— WHAT TO DO —
In the lines from the start through the line containing "Yulu operates in", swap "metro stations" for "subway stations" and reproduce that stretch with nothing else altered. Omit the pictures.

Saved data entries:
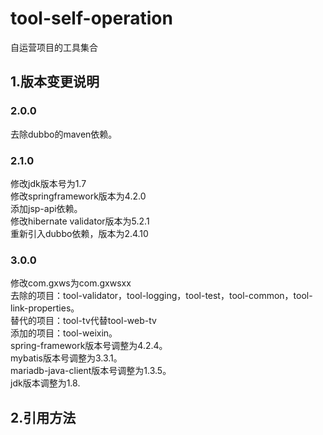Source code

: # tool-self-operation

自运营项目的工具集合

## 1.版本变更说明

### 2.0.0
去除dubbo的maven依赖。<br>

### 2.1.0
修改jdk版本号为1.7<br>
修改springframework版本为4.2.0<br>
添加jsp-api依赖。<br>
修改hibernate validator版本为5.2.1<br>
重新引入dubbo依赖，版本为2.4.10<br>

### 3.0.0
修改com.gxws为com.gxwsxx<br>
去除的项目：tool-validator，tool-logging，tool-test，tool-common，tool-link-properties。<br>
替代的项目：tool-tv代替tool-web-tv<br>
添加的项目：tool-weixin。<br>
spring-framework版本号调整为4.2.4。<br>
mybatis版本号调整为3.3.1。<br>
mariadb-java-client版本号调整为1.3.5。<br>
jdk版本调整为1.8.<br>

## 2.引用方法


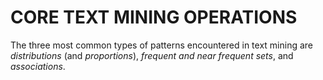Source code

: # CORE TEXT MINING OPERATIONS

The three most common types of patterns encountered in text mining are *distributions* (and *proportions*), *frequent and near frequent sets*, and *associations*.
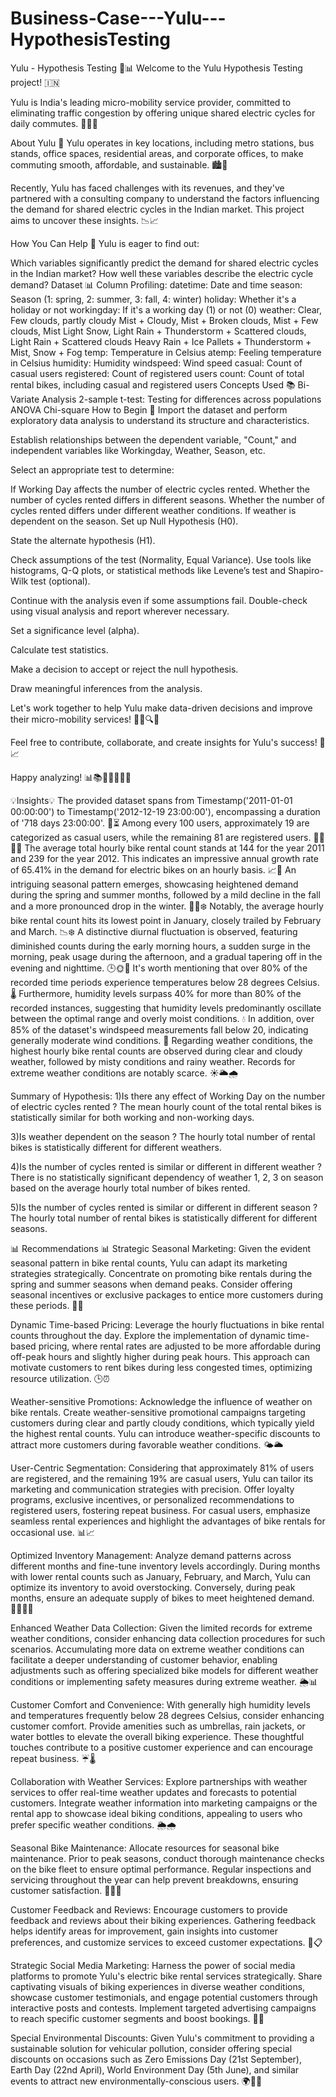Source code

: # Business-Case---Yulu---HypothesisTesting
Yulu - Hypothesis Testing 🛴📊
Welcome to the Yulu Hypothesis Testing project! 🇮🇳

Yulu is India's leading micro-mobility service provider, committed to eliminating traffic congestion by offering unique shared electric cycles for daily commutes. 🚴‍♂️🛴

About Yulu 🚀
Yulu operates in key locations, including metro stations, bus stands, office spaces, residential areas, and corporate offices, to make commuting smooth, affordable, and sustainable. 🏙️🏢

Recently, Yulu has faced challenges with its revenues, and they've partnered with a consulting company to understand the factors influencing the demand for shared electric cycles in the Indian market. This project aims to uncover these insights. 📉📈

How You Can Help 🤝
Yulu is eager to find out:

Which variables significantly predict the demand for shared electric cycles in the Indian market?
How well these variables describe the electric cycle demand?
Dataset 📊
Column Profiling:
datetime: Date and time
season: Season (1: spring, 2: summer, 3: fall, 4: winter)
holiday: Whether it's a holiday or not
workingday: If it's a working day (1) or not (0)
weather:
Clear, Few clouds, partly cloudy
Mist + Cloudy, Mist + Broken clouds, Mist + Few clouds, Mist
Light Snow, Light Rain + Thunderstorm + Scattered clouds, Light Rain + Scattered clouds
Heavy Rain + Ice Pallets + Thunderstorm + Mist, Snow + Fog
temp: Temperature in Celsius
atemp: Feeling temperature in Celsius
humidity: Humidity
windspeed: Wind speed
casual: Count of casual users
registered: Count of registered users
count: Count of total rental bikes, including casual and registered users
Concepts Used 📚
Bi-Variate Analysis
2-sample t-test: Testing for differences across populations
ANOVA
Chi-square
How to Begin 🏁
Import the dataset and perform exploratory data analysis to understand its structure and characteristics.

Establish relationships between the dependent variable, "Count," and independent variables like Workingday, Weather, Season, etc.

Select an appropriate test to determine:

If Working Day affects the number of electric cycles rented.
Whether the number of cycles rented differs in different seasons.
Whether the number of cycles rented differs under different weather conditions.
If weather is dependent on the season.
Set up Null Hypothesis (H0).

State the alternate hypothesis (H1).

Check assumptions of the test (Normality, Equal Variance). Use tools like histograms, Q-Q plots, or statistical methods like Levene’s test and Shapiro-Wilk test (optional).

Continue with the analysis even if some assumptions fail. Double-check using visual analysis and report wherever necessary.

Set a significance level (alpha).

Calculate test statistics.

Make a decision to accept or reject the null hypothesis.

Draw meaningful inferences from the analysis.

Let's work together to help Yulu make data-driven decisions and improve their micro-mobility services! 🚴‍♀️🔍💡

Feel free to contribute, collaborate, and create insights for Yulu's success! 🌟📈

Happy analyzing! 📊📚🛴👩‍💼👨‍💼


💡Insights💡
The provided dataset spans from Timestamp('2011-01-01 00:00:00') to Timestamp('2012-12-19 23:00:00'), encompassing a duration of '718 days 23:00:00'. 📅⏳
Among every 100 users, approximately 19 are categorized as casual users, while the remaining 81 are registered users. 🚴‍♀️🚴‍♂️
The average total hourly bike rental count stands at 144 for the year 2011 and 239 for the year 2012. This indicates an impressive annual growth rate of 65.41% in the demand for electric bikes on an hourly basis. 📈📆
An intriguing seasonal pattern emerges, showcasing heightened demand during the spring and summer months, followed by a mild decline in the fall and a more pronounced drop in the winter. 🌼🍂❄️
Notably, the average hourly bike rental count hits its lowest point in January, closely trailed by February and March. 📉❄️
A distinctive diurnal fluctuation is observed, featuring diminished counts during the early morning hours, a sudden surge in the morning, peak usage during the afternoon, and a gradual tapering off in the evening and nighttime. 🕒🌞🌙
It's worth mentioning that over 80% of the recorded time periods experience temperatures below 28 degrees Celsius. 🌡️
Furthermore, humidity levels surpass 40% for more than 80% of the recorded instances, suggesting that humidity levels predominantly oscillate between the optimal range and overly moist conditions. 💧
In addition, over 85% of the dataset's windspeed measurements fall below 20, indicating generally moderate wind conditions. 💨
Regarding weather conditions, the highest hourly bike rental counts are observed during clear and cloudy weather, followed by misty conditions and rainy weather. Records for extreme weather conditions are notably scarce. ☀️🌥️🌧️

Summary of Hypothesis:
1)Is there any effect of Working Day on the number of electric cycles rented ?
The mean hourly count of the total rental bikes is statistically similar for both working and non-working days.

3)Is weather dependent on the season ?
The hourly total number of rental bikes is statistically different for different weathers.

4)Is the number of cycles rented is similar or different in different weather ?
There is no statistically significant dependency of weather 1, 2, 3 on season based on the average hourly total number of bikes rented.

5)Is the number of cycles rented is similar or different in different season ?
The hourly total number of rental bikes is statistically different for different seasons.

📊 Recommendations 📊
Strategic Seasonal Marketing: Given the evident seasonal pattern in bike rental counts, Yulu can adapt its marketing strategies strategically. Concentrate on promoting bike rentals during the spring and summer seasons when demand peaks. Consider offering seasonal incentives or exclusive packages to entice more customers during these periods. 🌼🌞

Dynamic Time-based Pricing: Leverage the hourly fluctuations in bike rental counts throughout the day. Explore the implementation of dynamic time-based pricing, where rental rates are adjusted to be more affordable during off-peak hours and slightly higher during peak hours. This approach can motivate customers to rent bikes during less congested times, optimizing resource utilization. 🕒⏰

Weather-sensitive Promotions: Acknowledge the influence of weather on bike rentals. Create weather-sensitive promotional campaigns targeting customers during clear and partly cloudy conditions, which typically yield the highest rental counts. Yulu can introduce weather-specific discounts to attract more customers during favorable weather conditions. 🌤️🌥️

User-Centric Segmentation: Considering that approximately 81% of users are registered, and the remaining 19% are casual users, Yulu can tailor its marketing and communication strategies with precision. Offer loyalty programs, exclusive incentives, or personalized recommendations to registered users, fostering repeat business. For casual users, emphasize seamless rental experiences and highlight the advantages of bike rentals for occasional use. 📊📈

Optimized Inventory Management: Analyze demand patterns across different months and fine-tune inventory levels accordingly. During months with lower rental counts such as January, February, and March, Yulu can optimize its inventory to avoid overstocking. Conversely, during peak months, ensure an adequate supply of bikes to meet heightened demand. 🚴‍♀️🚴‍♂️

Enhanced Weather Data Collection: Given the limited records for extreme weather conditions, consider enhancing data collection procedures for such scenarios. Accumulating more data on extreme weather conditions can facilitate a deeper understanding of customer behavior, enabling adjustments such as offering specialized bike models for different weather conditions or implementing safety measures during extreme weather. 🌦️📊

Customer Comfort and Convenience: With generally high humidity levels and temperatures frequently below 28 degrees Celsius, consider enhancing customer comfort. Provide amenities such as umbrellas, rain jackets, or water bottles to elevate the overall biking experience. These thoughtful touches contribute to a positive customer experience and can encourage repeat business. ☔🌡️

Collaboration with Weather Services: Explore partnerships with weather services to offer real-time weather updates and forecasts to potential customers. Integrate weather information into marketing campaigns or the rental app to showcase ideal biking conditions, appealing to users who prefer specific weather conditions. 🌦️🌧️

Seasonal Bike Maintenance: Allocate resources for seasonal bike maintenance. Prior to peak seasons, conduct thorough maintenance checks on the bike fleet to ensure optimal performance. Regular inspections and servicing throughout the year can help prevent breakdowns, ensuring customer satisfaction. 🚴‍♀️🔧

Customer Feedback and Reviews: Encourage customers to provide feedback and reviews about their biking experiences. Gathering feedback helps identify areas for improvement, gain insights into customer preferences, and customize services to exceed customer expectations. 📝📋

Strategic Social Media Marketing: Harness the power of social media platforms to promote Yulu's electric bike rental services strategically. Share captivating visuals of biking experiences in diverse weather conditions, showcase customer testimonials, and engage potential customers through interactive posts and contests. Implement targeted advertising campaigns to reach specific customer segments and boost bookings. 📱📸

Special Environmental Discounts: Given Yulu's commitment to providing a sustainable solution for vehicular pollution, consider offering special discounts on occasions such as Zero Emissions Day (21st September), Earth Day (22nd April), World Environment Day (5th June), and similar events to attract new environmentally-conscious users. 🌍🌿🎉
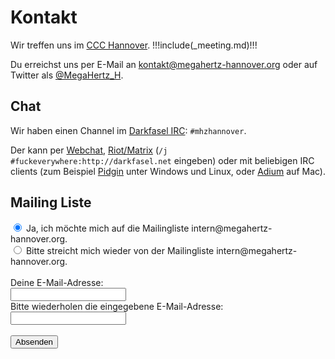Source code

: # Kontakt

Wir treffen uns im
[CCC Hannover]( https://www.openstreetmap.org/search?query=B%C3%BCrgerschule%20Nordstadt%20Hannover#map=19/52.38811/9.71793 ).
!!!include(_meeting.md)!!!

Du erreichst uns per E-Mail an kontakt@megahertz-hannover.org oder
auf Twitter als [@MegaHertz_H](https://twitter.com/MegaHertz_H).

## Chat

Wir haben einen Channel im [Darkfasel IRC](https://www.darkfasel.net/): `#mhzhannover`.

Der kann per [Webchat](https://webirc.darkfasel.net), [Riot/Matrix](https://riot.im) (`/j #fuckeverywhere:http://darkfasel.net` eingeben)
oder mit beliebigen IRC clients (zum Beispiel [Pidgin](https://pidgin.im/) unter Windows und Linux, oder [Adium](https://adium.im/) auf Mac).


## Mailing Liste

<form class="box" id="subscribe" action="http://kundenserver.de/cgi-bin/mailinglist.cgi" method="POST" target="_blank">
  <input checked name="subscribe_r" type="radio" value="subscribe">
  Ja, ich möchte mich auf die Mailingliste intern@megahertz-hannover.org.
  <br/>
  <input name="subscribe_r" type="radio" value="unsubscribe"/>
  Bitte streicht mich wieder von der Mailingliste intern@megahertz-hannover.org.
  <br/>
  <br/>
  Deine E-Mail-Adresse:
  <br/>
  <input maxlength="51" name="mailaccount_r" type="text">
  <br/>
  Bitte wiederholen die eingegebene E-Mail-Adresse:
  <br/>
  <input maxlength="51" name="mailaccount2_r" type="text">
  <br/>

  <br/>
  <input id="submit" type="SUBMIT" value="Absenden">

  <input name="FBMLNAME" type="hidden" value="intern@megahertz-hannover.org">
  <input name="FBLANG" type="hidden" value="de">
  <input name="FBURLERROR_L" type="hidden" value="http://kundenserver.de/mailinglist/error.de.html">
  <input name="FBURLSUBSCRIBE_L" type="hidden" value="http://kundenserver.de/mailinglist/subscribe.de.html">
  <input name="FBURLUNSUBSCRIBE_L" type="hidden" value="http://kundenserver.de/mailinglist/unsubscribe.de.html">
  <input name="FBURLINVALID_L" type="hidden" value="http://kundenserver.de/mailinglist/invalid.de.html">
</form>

— SOLVED EXERCISE —
Source code

: # tool-self-operation

自运营项目的工具集合

## 1.版本变更说明

### 2.0.0
去除dubbo的maven依赖。<br>

### 2.1.0
修改jdk版本号为1.7<br>
修改springframework版本为4.2.0<br>
添加jsp-api依赖。<br>
修改hibernate validator版本为5.2.1<br>
重新引入dubbo依赖，版本为2.4.10<br>

### 3.0.0
修改com.gxws为com.gxwsxx<br>
去除的项目：tool-validator，tool-logging，tool-test，tool-common，tool-link-properties。<br>
替代的项目：tool-tv代替tool-web-tv<br>
添加的项目：tool-weixin。<br>
spring-framework版本号调整为4.2.4。<br>
mybatis版本号调整为3.3.1。<br>
mariadb-java-client版本号调整为1.3.5。<br>
jdk版本调整为1.8.<br>

## 2.引用方法


Source code

: # CORE TEXT MINING OPERATIONS

The three most common types of patterns encountered in text mining are *distributions* (and *proportions*), *frequent and near frequent sets*, and *associations*.
Source code

: # Business-Case---Yulu---HypothesisTesting
Yulu - Hypothesis Testing 🛴📊
Welcome to the Yulu Hypothesis Testing project! 🇮🇳

Yulu is India's leading micro-mobility service provider, committed to eliminating traffic congestion by offering unique shared electric cycles for daily commutes. 🚴‍♂️🛴

About Yulu 🚀
Yulu operates in key locations, including subway stations, bus stands, office spaces, residential areas, and corporate offices, to make commuting smooth, affordable, and sustainable. 🏙️🏢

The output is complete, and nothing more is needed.